> [Goal of the exercise]: Count the lines in the material below that contain the string "LeaderMailContentUrl". Reply with the number alone.

Source records:
※

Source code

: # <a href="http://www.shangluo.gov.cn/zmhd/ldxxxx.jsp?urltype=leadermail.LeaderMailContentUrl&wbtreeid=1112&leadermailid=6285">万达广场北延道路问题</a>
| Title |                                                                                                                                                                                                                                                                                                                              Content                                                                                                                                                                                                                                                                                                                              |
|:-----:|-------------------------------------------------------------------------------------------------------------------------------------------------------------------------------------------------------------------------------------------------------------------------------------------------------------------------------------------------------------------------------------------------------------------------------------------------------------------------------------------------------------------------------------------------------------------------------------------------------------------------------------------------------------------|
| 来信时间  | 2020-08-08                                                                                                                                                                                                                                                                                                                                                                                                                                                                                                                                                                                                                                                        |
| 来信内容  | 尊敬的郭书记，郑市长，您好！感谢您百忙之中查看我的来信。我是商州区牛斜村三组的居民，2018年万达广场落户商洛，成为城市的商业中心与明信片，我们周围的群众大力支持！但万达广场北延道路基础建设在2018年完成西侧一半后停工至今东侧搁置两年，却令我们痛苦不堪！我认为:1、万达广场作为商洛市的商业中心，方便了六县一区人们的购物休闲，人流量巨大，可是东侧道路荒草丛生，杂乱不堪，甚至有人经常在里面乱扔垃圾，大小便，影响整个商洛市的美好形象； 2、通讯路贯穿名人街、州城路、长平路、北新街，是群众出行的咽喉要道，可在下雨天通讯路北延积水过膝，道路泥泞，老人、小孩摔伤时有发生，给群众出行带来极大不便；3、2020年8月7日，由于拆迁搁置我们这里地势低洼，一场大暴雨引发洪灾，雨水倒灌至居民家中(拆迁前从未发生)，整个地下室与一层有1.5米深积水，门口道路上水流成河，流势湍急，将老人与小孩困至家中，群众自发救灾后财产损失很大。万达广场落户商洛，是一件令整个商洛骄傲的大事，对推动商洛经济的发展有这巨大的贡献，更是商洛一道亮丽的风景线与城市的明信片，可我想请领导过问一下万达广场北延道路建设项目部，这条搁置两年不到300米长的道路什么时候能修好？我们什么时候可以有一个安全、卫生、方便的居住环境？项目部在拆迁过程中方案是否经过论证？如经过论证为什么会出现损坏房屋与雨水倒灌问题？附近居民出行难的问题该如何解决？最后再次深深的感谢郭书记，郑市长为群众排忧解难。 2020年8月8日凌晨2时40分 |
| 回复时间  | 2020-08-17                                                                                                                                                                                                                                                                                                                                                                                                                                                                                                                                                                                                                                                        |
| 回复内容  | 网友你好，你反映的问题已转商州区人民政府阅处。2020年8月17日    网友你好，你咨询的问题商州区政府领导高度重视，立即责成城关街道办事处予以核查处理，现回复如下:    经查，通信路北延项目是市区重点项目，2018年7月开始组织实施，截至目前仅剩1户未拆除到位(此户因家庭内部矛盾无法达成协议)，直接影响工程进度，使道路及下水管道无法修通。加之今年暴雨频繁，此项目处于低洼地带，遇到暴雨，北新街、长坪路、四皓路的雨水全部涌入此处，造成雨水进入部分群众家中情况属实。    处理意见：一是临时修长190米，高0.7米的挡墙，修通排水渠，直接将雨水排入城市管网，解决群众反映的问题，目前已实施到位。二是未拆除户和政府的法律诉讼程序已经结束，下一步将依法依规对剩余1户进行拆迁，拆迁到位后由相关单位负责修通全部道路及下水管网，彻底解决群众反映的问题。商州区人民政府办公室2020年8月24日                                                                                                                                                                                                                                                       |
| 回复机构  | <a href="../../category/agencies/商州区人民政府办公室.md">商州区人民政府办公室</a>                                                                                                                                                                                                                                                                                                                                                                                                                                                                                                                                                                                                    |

※

> [Output of the exercise]: 1